Looking for someone to point me in the right direction. 

Thanks.


----------



## pkubaj (Nov 25, 2011)

You can't use it in RELENG_9_0 (yet). In order to use KMS now, you need to upgrade to 10.0. A thorough walkthrough on how to do it is in the handbook, but be warned - when ypu use CURRENT, it's when your OS sometimes starts to behave a little strange and if you're a noob, it's really not adviseable to use it.


----------



## Taomas (Nov 25, 2011)

pkubaj said:
			
		

> You can't use it in RELENG_9_0 (yet). In order to use KMS now, you need to upgrade to 10.0. A thorough walkthrough on how to do it is in the handbook, but be warned - when ypu use CURRENT, it's when your OS sometimes starts to behave a little strange and if you're a noob, it's really not adviseable to use it.



Ah, so i`m just wasting my time with the kernel patch I just applied and rebuilding world and kernel. 
Oh well, thanks a lot for your input.

And i don't mind using testing release.
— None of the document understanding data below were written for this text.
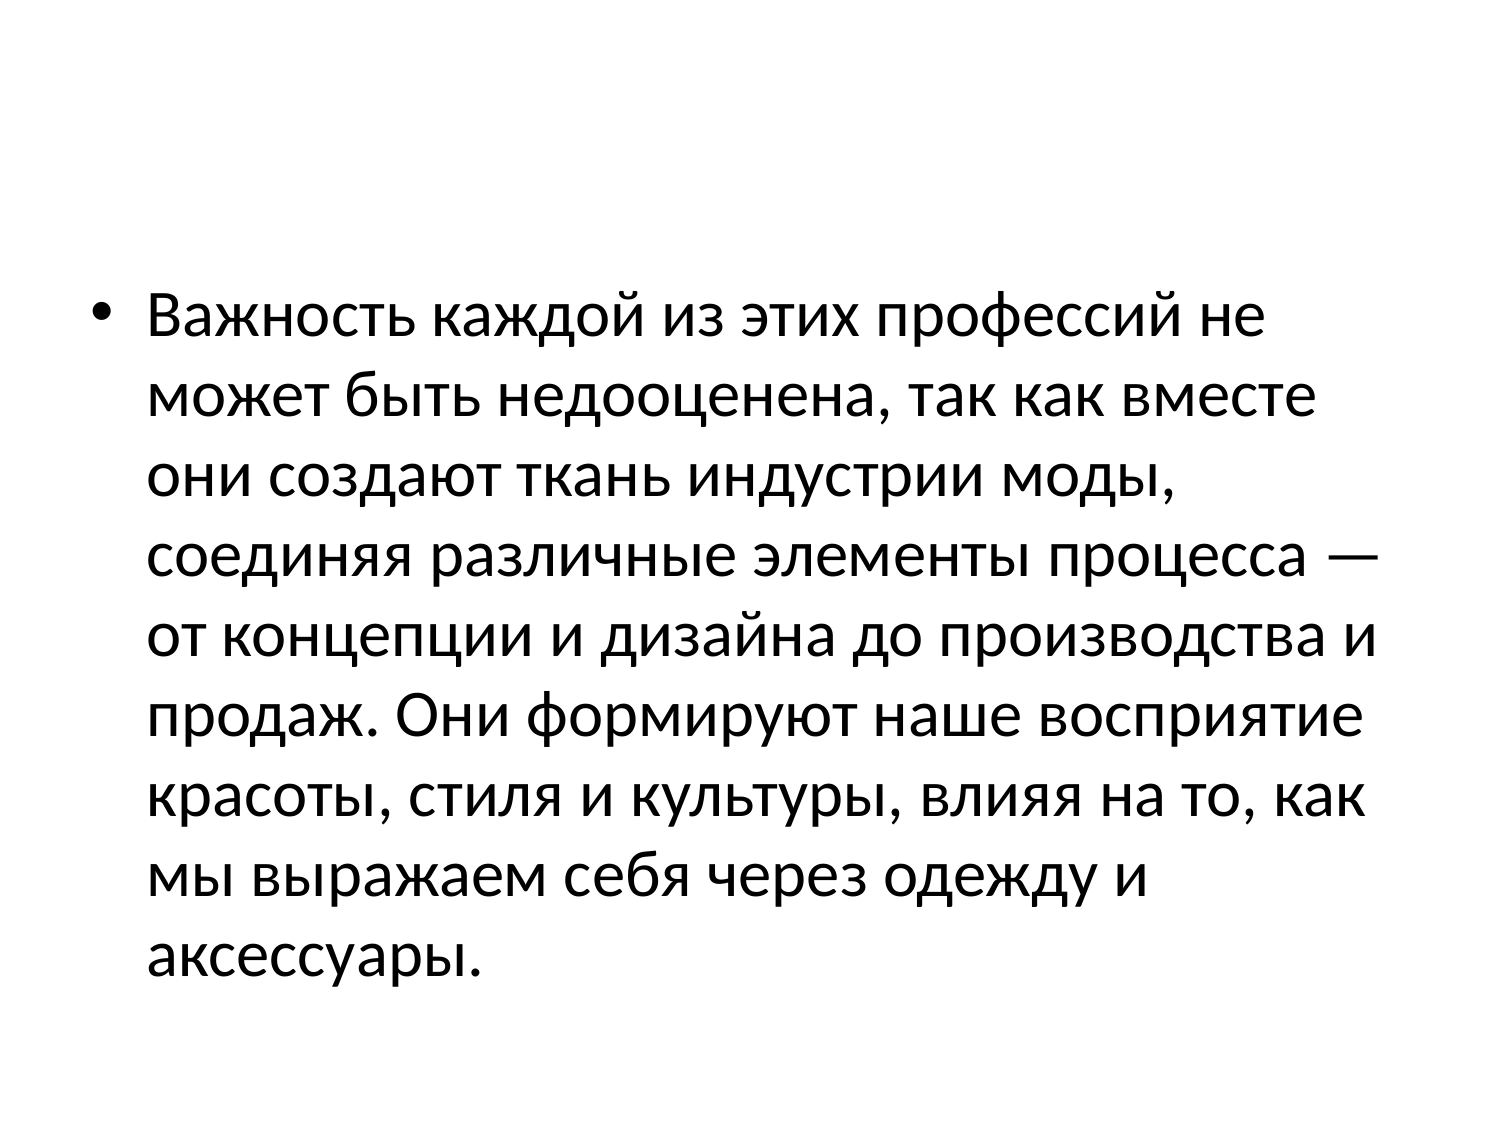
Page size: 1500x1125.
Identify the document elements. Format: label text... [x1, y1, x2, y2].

list Важность каждой из этих профессий не может быть недооценена, так как вместе они создают ткань индустрии моды, соединяя различные элементы процесса — от концепции и дизайна до производства и продаж. Они формируют наше восприятие красоты, стиля и культуры, влияя на то, как мы выражаем себя через одежду и аксессуары. [75, 262, 1425, 1005]
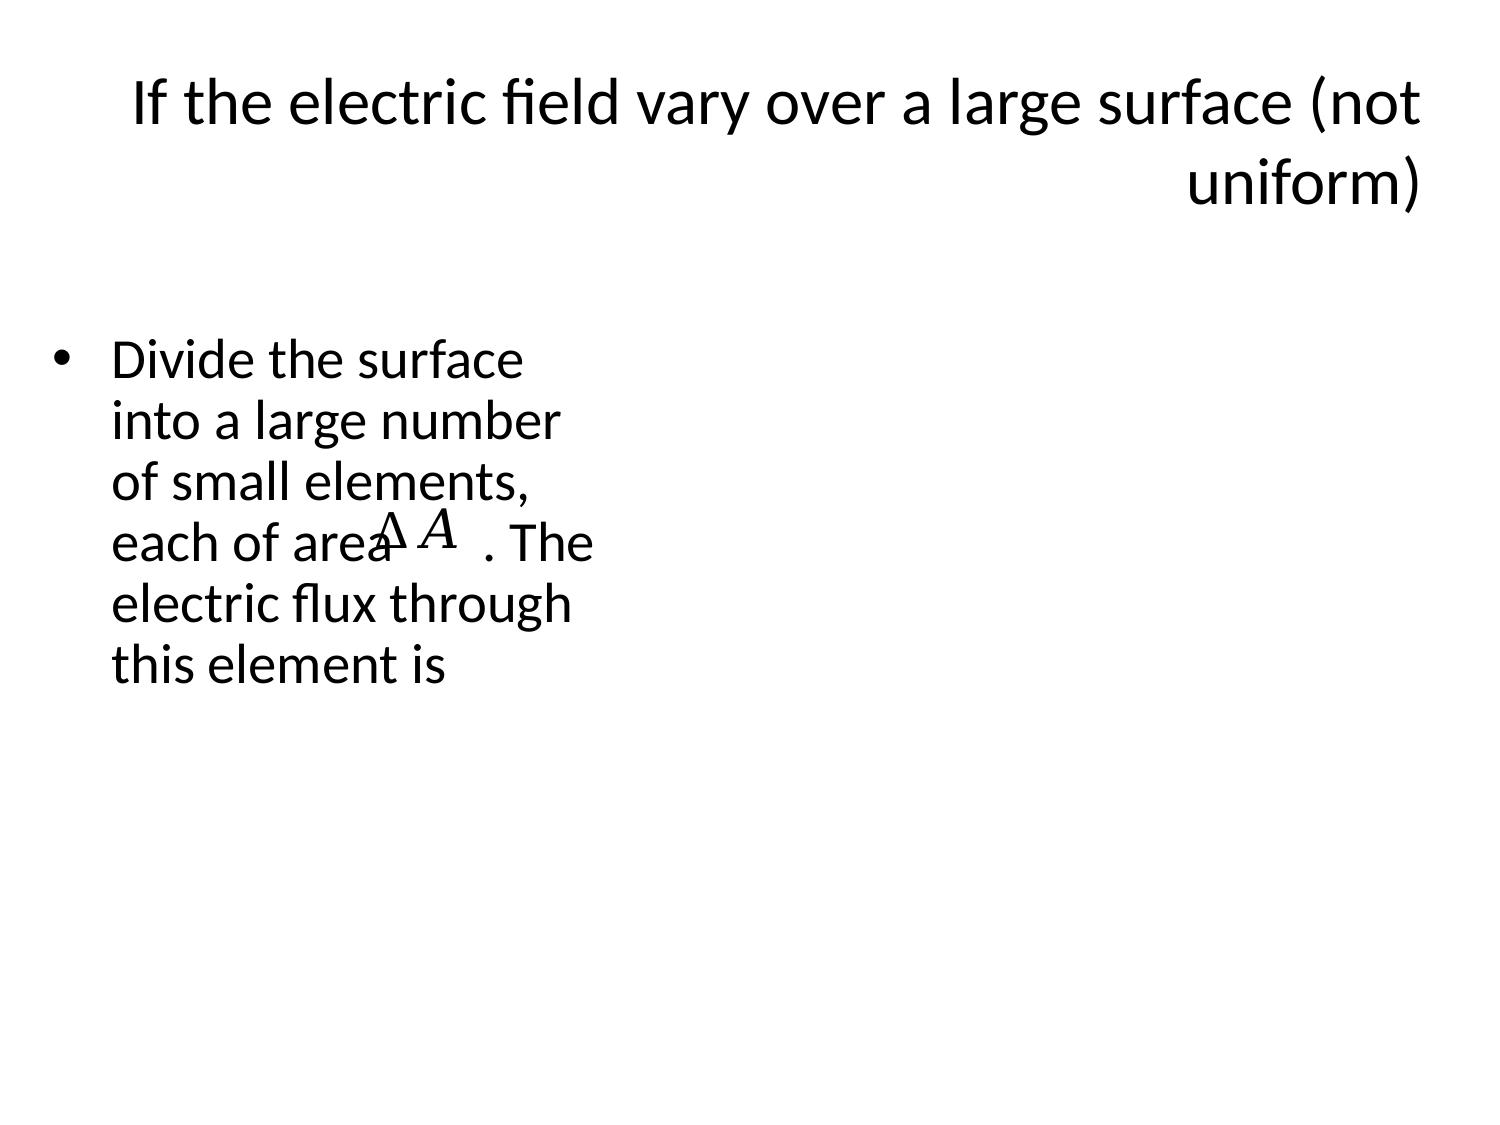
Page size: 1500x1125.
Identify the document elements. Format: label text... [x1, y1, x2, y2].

title If the electric field vary over a large surface (not uniform) [87, 50, 1438, 238]
list Divide the surface into a large number of small elements, each of area . The electric flux through this element is [37, 249, 613, 713]
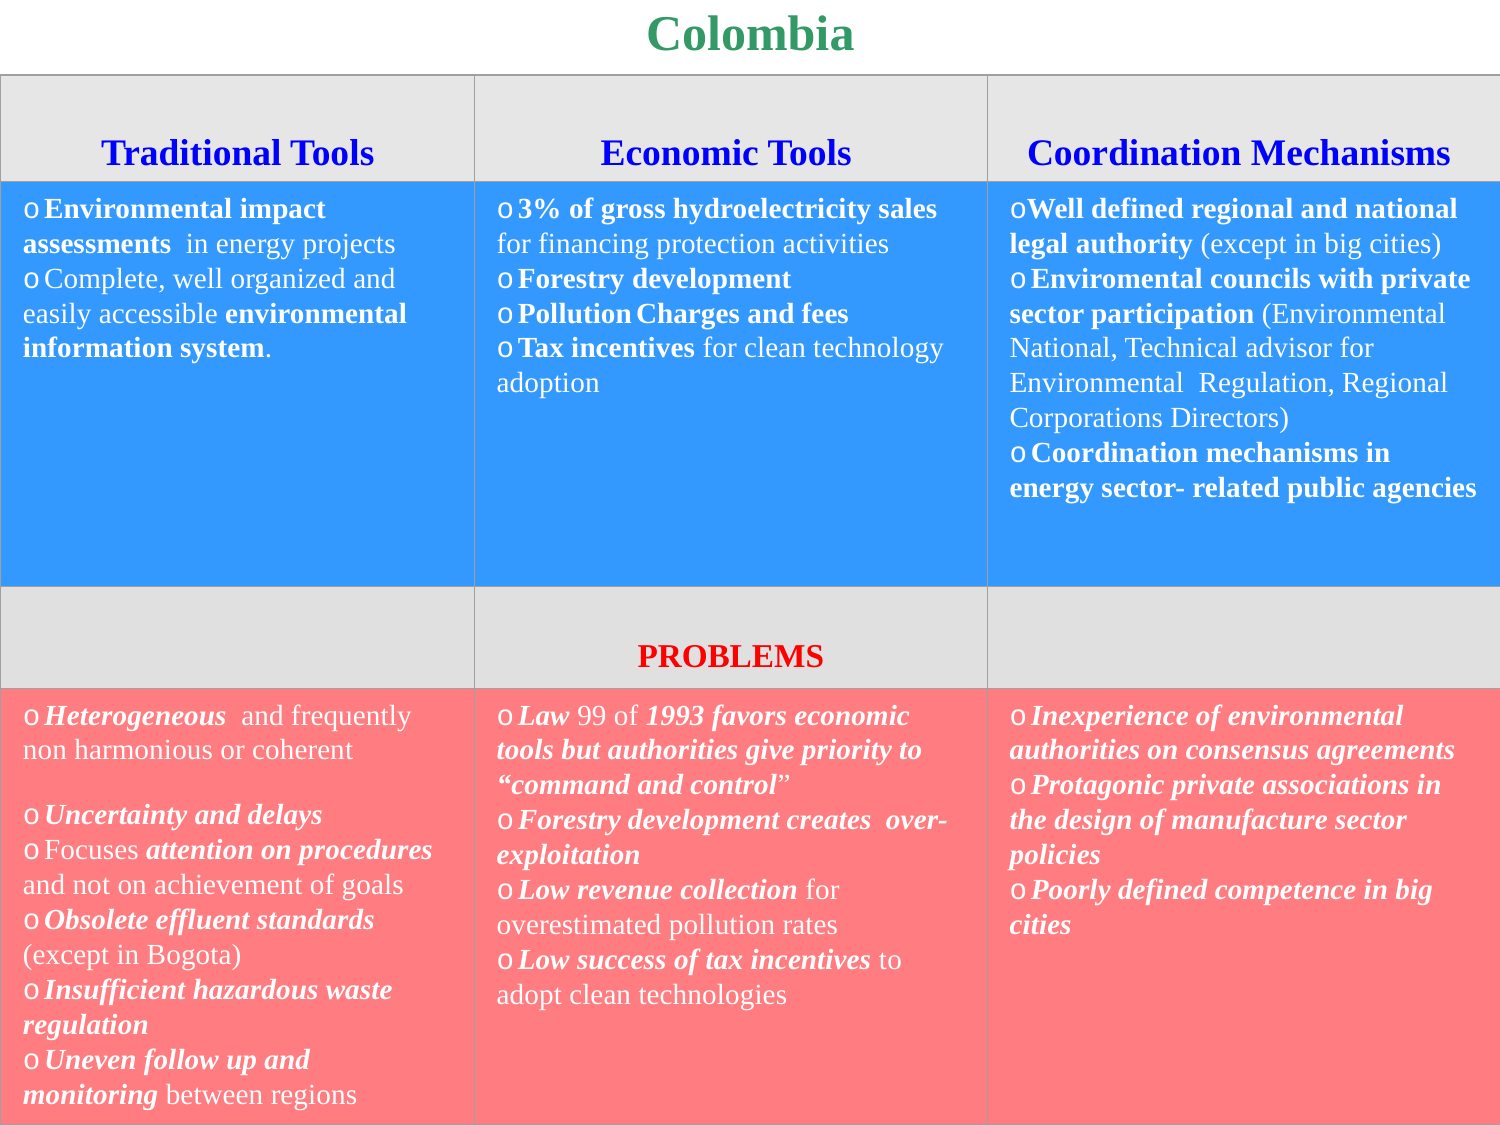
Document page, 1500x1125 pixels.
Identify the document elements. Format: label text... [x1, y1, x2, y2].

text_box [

I like to tinker with unstable things.
It`s my preferred way of learning. 

Thanks again.


----------



## pkubaj (Nov 25, 2011)

Actually, I saw KMS patch backported to stable/9.0 (version 12.1, link on the forum), but I would rather use the official one. Besides, Konstantin will port it to stable/9.0, when it's finished.


----------



## Taomas (Nov 25, 2011)

I am trying the backported 12.1 version now.

I will post feedback in this thread once i`m done rebuilding the kernel for those who are interested.


----------



## Taomas (Nov 29, 2011)

I have been trying to apply this patch to RELENG_9 and CURRENT, both of which haven not yielded any good results. So i am waiting for this driver to be finished.


----------



## pkubaj (Nov 29, 2011)

In order to apply the patch, you need to change sys/dev/drm/i915_suspend.c More details on this issue in the KMS porting thread.


----------